I have very mixed feelings about this issue. It isn’t bad. In fact, it’s very, very entertaining and I thought Jason Fabok’s clean lines and dynamic action were wonderful and Steigerwald did a masterful job of making each panel feel cold. I couldn’t put the thing down! But there are some very drastic changes to the Batman mythology here that I disagree with. Were the changes to Mr. Freeze’s origin good for the story that Snyder and Tynion were telling? Yes. Absolutely. But this isn’t some elseworlds tale; there are some serious ramifications here and I…well, I’ll just put it in spoilers later on and rant about it there or…ya know what, screw it. I should just write a full article about how the Batman rogues gallery is being treated in the New 52 because I don’t like the way things are going at all. Clayface has constant cameos as a punching bag and nothing more, Joker cut off his face and vanished, Harley has a new origin that’s terrible, Two-Face called himself “One-Face” and now thinks he could be District Attorney again, Poison Ivy is no longer a villain but a full-time anti-hero, etc. etc.

Just know that even though the annual is a bit pricey at $4.99 it’s well worth it because if you DON’T read it you’re going to miss out on a very interesting discussion among your fellow bat-fans about Mr. Freeze.

You’ll also miss out on more details about how long Batman has been operational. Ya know how a lot of fans were in an uproar over the New 52 and how it seemed that Batman had only been active for 5 years and that it didn’t add up? That’s like 1 Robin a year and everyone would have to age funny! Remember how quite a few fans theorized that Batman must have been an urban legend or something for a few years before going public and that the 5 year timeline was simply how long the world has been aware of Batman’s existence? Well toss that theory out the window. The Annual issue states that Bruce first returned from his globe trotting only 6 years ago. Batman has been around for 6 years. That’s it. Batman’s timeline is an utter mess so don’t think about it. Put it out of your mind.
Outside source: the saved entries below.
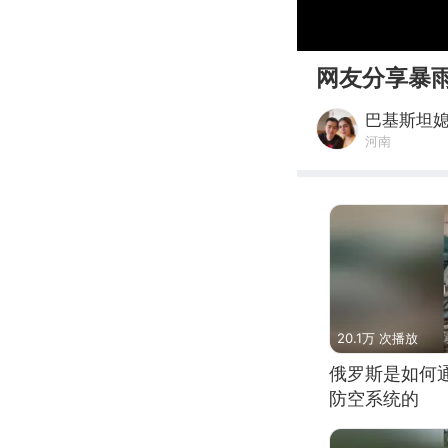
00:00
网友分享暴
巴基斯坦
河南
20.1万 次播放
俄罗斯是如何
防空系统的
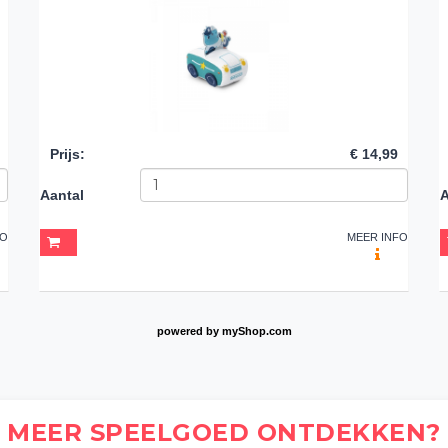
Prijs
:
€ 14,99
Aantal
A
FO
MEER INFO
powered by
myShop.com
MEER SPEELGOED ONTDEKKEN?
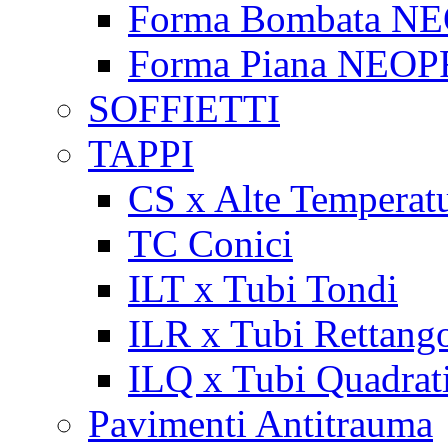
Forma Bombata N
Forma Piana NEO
SOFFIETTI
TAPPI
CS x Alte Temperat
TC Conici
ILT x Tubi Tondi
ILR x Tubi Rettango
ILQ x Tubi Quadrat
Pavimenti Antitrauma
One bit of Mr. Freeze’s origin that I will go ahead and touch on since it’s non-spoilerish and it won’t send me on a 2,000 word rant is that I just wish Snyder had taken this opportunity to change Victor’s last name back to Schivell (as it was in the 60s TV series and the Silver age comics) or anything other than “Fries”. I just find it stupid that the guy’s name was Dr. Fries and when he became evil he decided to lose the doctorate and change the spelling of his name to “Freeze”. It’s always irked me. And also there’s the whole coincidence of a guy named “Freeze” gaining freeze powers that always seemed like a bit much.

Overall

This isn’t an important or necessary chapter in the Night of the Owls. It adds nothing of importance to that overall story. It also isn’t a Batman Annual so much as it is a Mr. Freeze reboot that’s incredibly divisive. It’s sure to spark a really interesting discussion among fans, however, and for that reason you should probably check it out so you can join in on the debate because there are plenty of good points to be made on both sides of the argument. It’s a good story on its own and very entertaining and well drawn, but I don’t think that the changes made to Mr. Freeze’s character were positive or very original and I firmly believe that –other than making his incarceration in Arkham more understandable– this new characterization strips Mr. Freeze of his individuality

Spoiler
Since nobody wants to write Two-Face as having inner turmoil, Killer Croc as a victim of abuse, or Mad Hatter as being a lonely, desperate man, Batman is starting to run out of sympathetic villains. Maybe whoever writes for Arnold Wesker next can pick up the slack?
and will lead to weaker and far less compelling Mr. Freeze stories in the future.